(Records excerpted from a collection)
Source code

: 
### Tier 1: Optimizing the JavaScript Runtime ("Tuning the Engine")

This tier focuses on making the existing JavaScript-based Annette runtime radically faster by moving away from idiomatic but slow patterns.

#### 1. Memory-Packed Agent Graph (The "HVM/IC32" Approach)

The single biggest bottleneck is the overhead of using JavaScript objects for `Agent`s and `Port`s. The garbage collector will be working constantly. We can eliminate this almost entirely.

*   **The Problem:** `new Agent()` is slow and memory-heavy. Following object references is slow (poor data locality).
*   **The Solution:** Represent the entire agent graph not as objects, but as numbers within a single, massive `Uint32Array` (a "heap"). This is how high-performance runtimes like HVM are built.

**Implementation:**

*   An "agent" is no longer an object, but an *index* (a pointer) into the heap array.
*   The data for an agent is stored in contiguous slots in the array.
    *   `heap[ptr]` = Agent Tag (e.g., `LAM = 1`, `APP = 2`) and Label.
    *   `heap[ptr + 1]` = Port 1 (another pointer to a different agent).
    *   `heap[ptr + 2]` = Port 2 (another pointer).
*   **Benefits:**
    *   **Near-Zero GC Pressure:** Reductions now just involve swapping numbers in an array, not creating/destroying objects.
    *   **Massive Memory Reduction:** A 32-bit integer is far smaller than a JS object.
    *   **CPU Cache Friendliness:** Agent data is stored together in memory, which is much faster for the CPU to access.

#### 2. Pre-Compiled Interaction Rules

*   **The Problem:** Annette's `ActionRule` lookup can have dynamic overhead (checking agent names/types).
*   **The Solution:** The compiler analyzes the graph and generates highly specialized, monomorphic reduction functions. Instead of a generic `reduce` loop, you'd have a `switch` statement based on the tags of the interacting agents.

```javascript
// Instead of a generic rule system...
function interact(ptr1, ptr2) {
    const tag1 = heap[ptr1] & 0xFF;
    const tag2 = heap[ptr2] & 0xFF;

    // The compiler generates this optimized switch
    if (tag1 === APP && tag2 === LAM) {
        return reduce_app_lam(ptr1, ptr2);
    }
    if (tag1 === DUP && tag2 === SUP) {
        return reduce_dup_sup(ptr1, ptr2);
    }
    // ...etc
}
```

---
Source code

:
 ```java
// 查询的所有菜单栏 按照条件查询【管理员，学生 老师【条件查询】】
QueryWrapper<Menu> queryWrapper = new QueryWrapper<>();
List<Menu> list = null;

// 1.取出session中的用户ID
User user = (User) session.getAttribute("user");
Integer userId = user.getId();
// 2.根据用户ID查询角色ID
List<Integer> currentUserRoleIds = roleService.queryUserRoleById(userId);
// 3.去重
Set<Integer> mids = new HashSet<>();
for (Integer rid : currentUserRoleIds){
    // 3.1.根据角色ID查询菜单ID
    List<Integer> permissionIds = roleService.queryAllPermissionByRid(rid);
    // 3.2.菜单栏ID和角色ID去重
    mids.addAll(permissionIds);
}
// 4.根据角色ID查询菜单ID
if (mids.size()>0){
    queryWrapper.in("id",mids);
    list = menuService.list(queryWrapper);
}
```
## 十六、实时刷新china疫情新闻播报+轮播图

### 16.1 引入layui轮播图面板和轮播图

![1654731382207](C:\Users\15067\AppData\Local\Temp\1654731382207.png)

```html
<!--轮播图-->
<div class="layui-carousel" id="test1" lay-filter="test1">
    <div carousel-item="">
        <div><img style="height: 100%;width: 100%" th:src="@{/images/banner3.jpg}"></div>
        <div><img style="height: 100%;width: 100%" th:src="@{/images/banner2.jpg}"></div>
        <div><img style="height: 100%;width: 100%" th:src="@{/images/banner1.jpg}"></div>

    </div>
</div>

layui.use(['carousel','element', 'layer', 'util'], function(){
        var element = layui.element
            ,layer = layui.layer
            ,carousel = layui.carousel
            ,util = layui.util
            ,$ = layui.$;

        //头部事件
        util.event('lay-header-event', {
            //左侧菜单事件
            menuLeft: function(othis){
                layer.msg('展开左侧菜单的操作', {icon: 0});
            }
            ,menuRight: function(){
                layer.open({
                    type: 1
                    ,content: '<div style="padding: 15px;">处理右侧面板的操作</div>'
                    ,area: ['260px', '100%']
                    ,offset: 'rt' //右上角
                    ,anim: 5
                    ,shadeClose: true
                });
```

Brief: Print all the data exactly.

Solution for this exercise:
Source code

: 
### Tier 1: Optimizing the JavaScript Runtime ("Tuning the Engine")

This tier focuses on making the existing JavaScript-based Annette runtime radically faster by moving away from idiomatic but slow patterns.

#### 1. Memory-Packed Agent Graph (The "HVM/IC32" Approach)

The single biggest bottleneck is the overhead of using JavaScript objects for `Agent`s and `Port`s. The garbage collector will be working constantly. We can eliminate this almost entirely.

*   **The Problem:** `new Agent()` is slow and memory-heavy. Following object references is slow (poor data locality).
*   **The Solution:** Represent the entire agent graph not as objects, but as numbers within a single, massive `Uint32Array` (a "heap"). This is how high-performance runtimes like HVM are built.

**Implementation:**

*   An "agent" is no longer an object, but an *index* (a pointer) into the heap array.
*   The data for an agent is stored in contiguous slots in the array.
    *   `heap[ptr]` = Agent Tag (e.g., `LAM = 1`, `APP = 2`) and Label.
    *   `heap[ptr + 1]` = Port 1 (another pointer to a different agent).
    *   `heap[ptr + 2]` = Port 2 (another pointer).
*   **Benefits:**
    *   **Near-Zero GC Pressure:** Reductions now just involve swapping numbers in an array, not creating/destroying objects.
    *   **Massive Memory Reduction:** A 32-bit integer is far smaller than a JS object.
    *   **CPU Cache Friendliness:** Agent data is stored together in memory, which is much faster for the CPU to access.

#### 2. Pre-Compiled Interaction Rules

*   **The Problem:** Annette's `ActionRule` lookup can have dynamic overhead (checking agent names/types).
*   **The Solution:** The compiler analyzes the graph and generates highly specialized, monomorphic reduction functions. Instead of a generic `reduce` loop, you'd have a `switch` statement based on the tags of the interacting agents.

```javascript
// Instead of a generic rule system...
function interact(ptr1, ptr2) {
    const tag1 = heap[ptr1] & 0xFF;
    const tag2 = heap[ptr2] & 0xFF;

    // The compiler generates this optimized switch
    if (tag1 === APP && tag2 === LAM) {
        return reduce_app_lam(ptr1, ptr2);
    }
    if (tag1 === DUP && tag2 === SUP) {
        return reduce_dup_sup(ptr1, ptr2);
    }
    // ...etc
}
```

---
Source code

:
 ```java
// 查询的所有菜单栏 按照条件查询【管理员，学生 老师【条件查询】】
QueryWrapper<Menu> queryWrapper = new QueryWrapper<>();
List<Menu> list = null;

// 1.取出session中的用户ID
User user = (User) session.getAttribute("user");
Integer userId = user.getId();
// 2.根据用户ID查询角色ID
List<Integer> currentUserRoleIds = roleService.queryUserRoleById(userId);
// 3.去重
Set<Integer> mids = new HashSet<>();
for (Integer rid : currentUserRoleIds){
    // 3.1.根据角色ID查询菜单ID
    List<Integer> permissionIds = roleService.queryAllPermissionByRid(rid);
    // 3.2.菜单栏ID和角色ID去重
    mids.addAll(permissionIds);
}
// 4.根据角色ID查询菜单ID
if (mids.size()>0){
    queryWrapper.in("id",mids);
    list = menuService.list(queryWrapper);
}
```
## 十六、实时刷新china疫情新闻播报+轮播图

### 16.1 引入layui轮播图面板和轮播图

![1654731382207](C:\Users\15067\AppData\Local\Temp\1654731382207.png)

```html
<!--轮播图-->
<div class="layui-carousel" id="test1" lay-filter="test1">
    <div carousel-item="">
        <div><img style="height: 100%;width: 100%" th:src="@{/images/banner3.jpg}"></div>
        <div><img style="height: 100%;width: 100%" th:src="@{/images/banner2.jpg}"></div>
        <div><img style="height: 100%;width: 100%" th:src="@{/images/banner1.jpg}"></div>

    </div>
</div>

layui.use(['carousel','element', 'layer', 'util'], function(){
        var element = layui.element
            ,layer = layui.layer
            ,carousel = layui.carousel
            ,util = layui.util
            ,$ = layui.$;

        //头部事件
        util.event('lay-header-event', {
            //左侧菜单事件
            menuLeft: function(othis){
                layer.msg('展开左侧菜单的操作', {icon: 0});
            }
            ,menuRight: function(){
                layer.open({
                    type: 1
                    ,content: '<div style="padding: 15px;">处理右侧面板的操作</div>'
                    ,area: ['260px', '100%']
                    ,offset: 'rt' //右上角
                    ,anim: 5
                    ,shadeClose: true
                });
```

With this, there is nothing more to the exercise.